— Article —
▽

In the end, the group reached an enthusiastic consensus that inside/outside coordination is strategic and desirable, and that above all, movement building, getting people into the streets, and enacting change from below is our best bet for changing the suicidal course we’re currently on. The messaging and action plans that were agreed to for the COP15 reflect this common ground: rather than saying the COP process won’t work, folks agreed to say that it clearly “is not working.” Momentum around this message was palpable, and it was exciting to see a no-compromise attitude being strongly put forth. With the foundation of a common message and strategy, many breakout groups met and returned to “the plenary” (the whole group) to have their proposals and ideas met with ricocheting explosions of consensus ‘twinkles’. Conversations lingered on in enthusiastic pockets after the conclusion of demarcated meeting times: folks were not exhausted from the process, but inspired by the discussions and breakout groups.
What is the CJA’s function?
Interwoven with the above discussions was the question: Is the CJA an information-sharing network or a network that works collectively on achieving goals and carrying out actions? We discussed this question in small groups, and everyone agreed that it’s both! People want to do more than information sharing; they want to collaborate on agenda-setting for climate justice and frame the climate debate in these terms. It is also a priority for the CJA to connect the climate crisis with the other crises going: water, the economy, food production and availability, cultural genocide, housing, species extinction, etc.
The network agreed to push a common message at the COP15. In short order, the website (www.climate09.org) will be updated and able to facilitate international posting and dialogue. The gist of the CJA’s messaging was:
• The COP process isn’t helping; it’s hurting. Its continuing failure and profiteering off of climate has worsened disparities which result in colonial violence, ecological debt, and environmentally catastrophic CDMs.
• Something different is needed. (like global justice)
• This overarching message will be followed by 4-6 more specific ones:
1. leave fossil fuels in the ground
2. no false solutions, including carbon trading/carbon colonialism
3. we need food sovereignty, relocalization of everything, and a reduction in consumption
4. global North/rich industrialized countries owe a huge ecological debt to the global South that far outweighs the illegitimate financial debt imposed on the South by the World Bank, IMF and other coercive Northern lending institutions
Some previous agreements of the CJA are:
We are stronger together. We will use our common platform to coordinate our efforts and work together whilst recognizing our diversity. We are an international movement and will practice solidarity.

△

— Entries shown —
▽

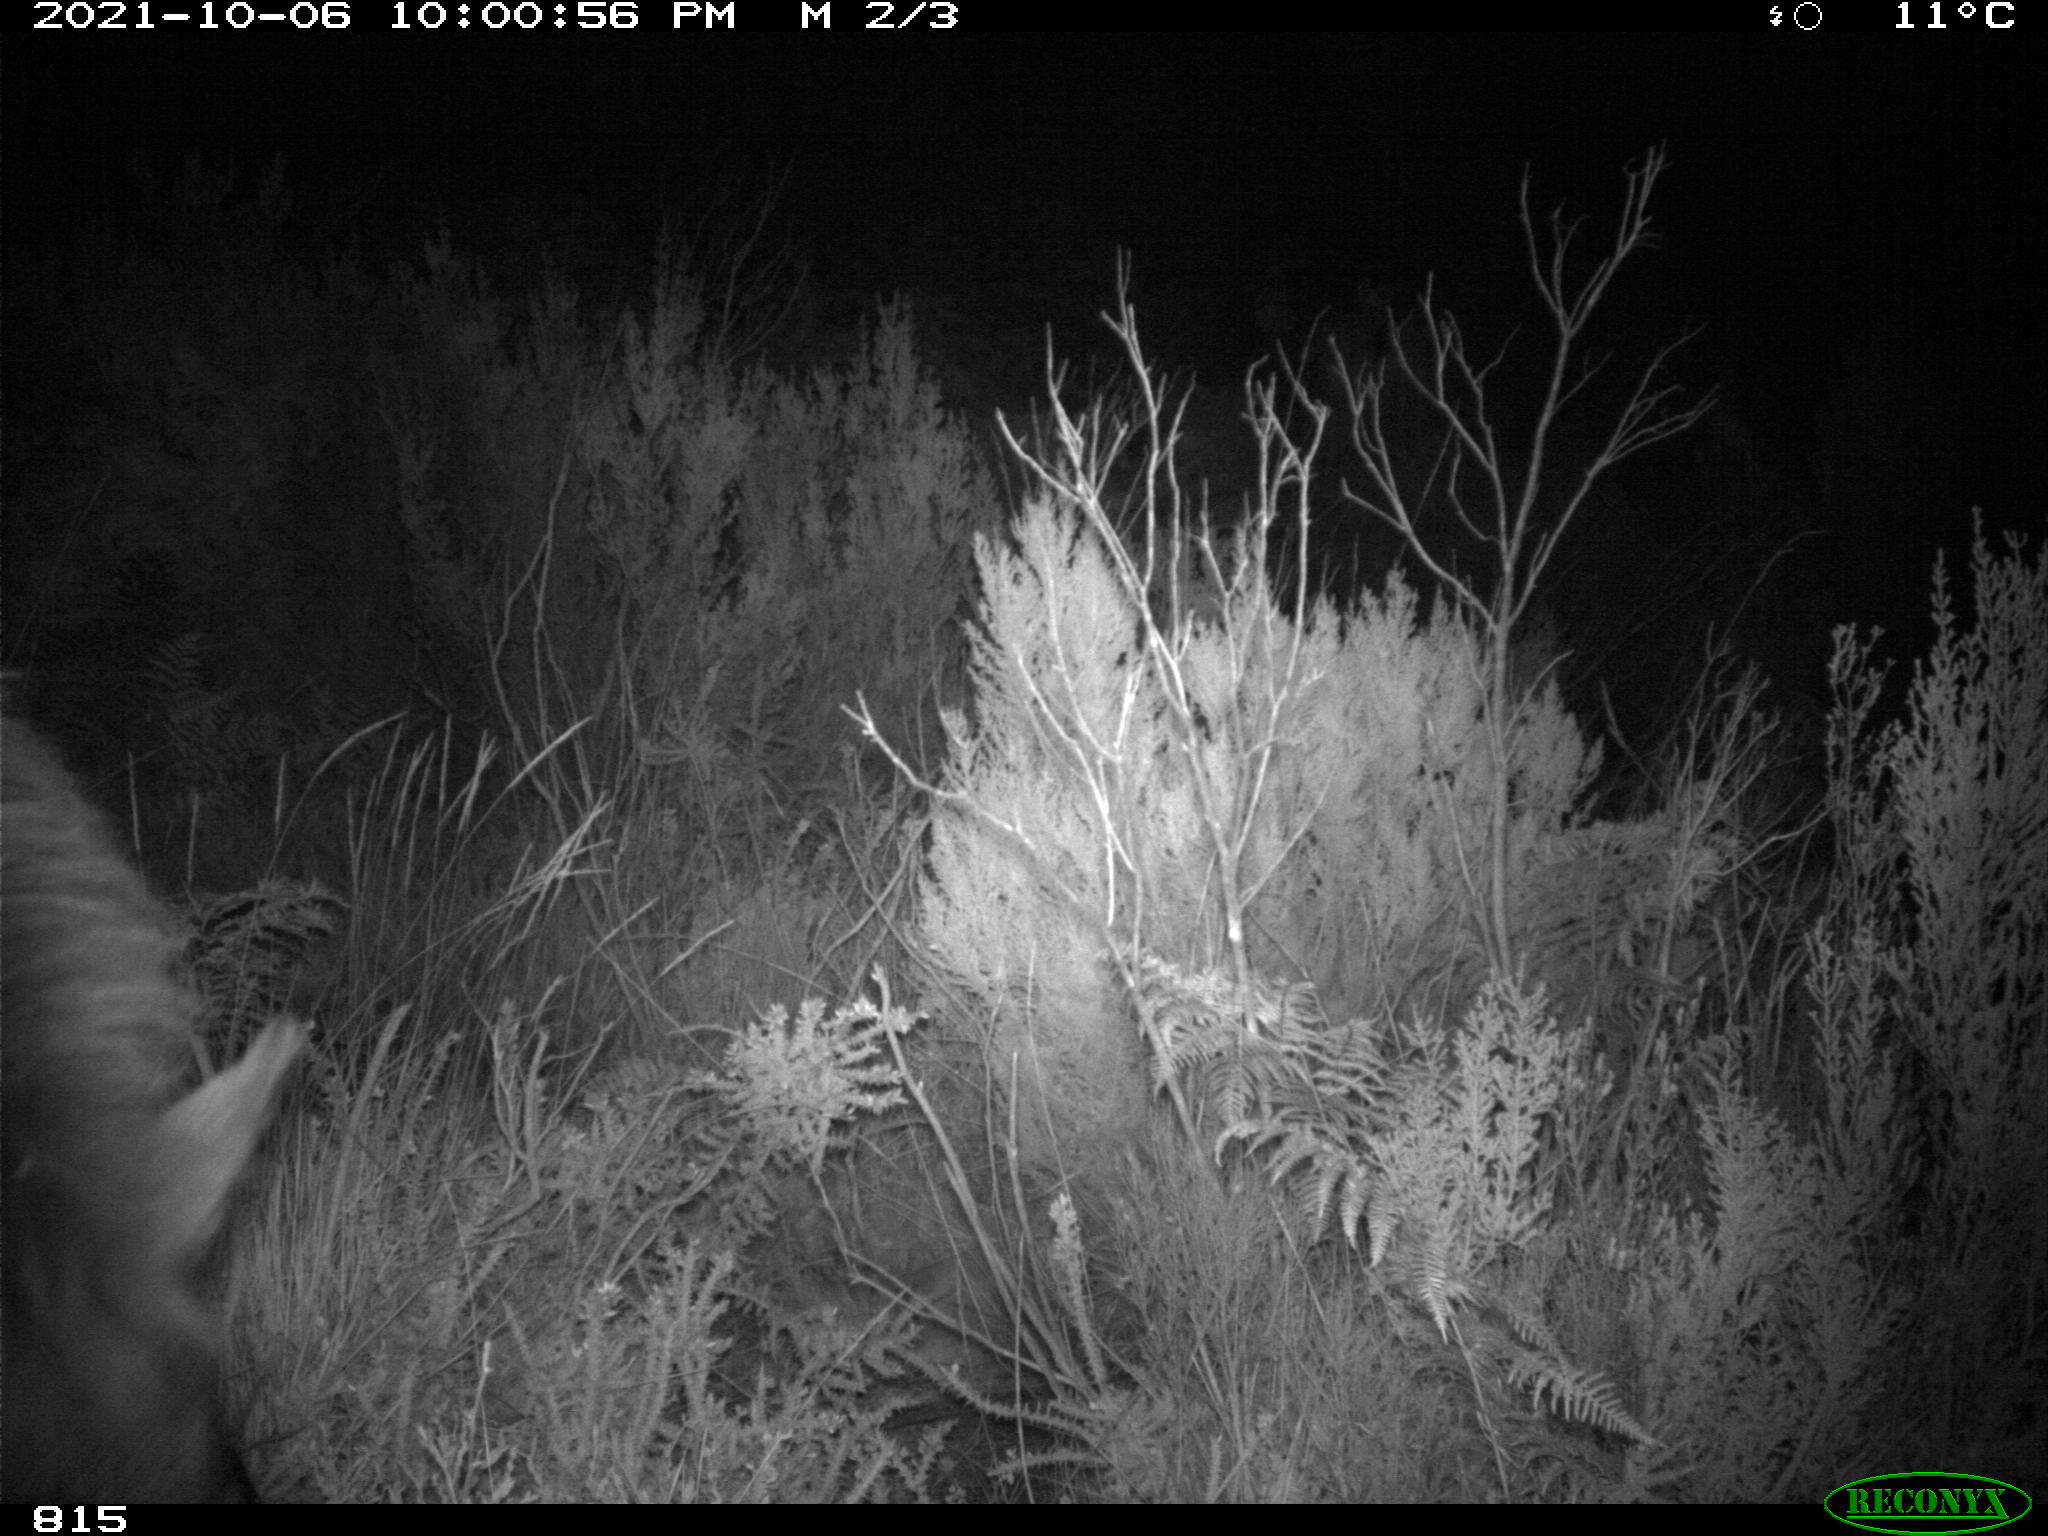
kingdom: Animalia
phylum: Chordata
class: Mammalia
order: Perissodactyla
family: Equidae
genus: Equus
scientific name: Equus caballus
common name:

△

— What you should do —
Transcribe the stretch of the climate justice article from "The network agreed" through "environmentally catastrophic CDMs.". The records have no part in this.

— Output for this exercise —
The network agreed to push a common message at the COP15. In short order, the website (www.climate09.org) will be updated and able to facilitate international posting and dialogue. The gist of the CJA’s messaging was:
• The COP process isn’t helping; it’s hurting. Its continuing failure and profiteering off of climate has worsened disparities which result in colonial violence, ecological debt, and environmentally catastrophic CDMs.